The solar power dataset was obtained from Energy Charts and historical weather data from Open-Meteo. Regarding the weather data, we considered six German cities (Templin, Kastellaun, Gütersloh, Ingolstadt, Erfurt, and Neumünster) that are recognised for their prominent solar energy centres while simultaneously covering a broad geographical range within Germany. Three datasets were created from the data, using different preprocessing, feature engineering, and feature selection techniques. The datasets have been made available on Hugging Face: Original Dataset, PCA Dataset, and Feature-Selected Dataset.The goal is to develop a reliable forecasting model that can accurately predict Germany's solar power supply, ultimately contributing to the advancement of renewable energy technologies.

Preprocessing Techniques

To prepare the data for analysis, the following preprocessing steps were undertaken:

  • Stationarity: The data was standardised, differentiated to remove trends, and normalised by annual volatility.
  • Fourier Analysis: Various frequency cutoffs were tested to optimise the performance and quality of fit.
  • Anomaly Detection: Data was sliced into smaller vectors, and an autoencoder was trained to detect anomalies based on reconstruction errors.

Univariate Models

Several univariate models were tested, including:

  • Moving Average: A simple mean of the past hours, yielding an R² score of .6150.
  • NBEATS and NHITS: Advanced models with varying levels of computational complexity and performance.
  • Autocorrelation Features: Lags with the highest autocorrelation values were identified to enhance model accuracy.
  • Random Forest and CatBoost: Ensemble methods showed promising results, with R² scores of .8430 and .8457, respectively.

Multivariate Models

The Long Short-Term Memory (LSTM) model was employed for multivariate analysis, incorporating additional weather data and engineered features, including lagged features, rolling features, and time-dependent features such as sine and cosine transformations of the datetime values. Despite promising initial results (R² score of .8826 for the original LSTM model), the introduction of feature engineering and Principal Component Analysis (PCA) did significantly impede performance (R² scores of .4499 and .2834, respectively).

Performance Metrics Table

Type Model MAE MSE RMSE
Univariate Moving Av. 1.4802 5.9520 2.4397 .6150
Univariate Rdn.
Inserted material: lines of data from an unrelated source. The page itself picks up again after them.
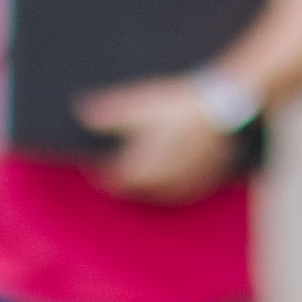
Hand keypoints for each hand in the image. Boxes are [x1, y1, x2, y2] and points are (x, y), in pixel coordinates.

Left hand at [77, 77, 239, 203]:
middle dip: (127, 183)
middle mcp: (160, 183)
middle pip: (136, 191)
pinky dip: (173, 189)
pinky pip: (183, 193)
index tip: (97, 167)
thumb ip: (108, 114)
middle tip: (120, 172)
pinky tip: (171, 180)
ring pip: (160, 195)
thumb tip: (81, 113)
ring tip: (144, 176)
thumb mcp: (138, 105)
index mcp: (139, 168)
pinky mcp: (203, 181)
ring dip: (150, 189)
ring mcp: (183, 184)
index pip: (114, 181)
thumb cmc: (176, 107)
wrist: (221, 110)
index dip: (103, 175)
Forest .81939 2.4157 1.5542 .8430
Univariate CatBoost .8177 2.3737 1.5407 .8457
Multivariate LSTM (Orig) .2031 .1739 .0417 .8826
Multivariate LSTM (FE) 1.0324 2.5386 1.5933 .4499
Multivariate LSTM (PCA) 1.0554 3.0770 1.7541 .2834

Challenges and Future Outlook

The greatest challenge we faced was related to the need for more GPU resources. Future efforts will focus on optimising the models in terms of efficiency and performance, as well as exploring transformer models on different data subsets.

Conclusion

This research underscores the importance of selecting appropriate preprocessing techniques and models for accurate solar power prediction. While univariate models like CatBoost showed robust performance, multivariate models require more careful feature selection and optimisation. This is indeed a trade-off, but with some additional effort, these models outperform the traditional, univariate methods.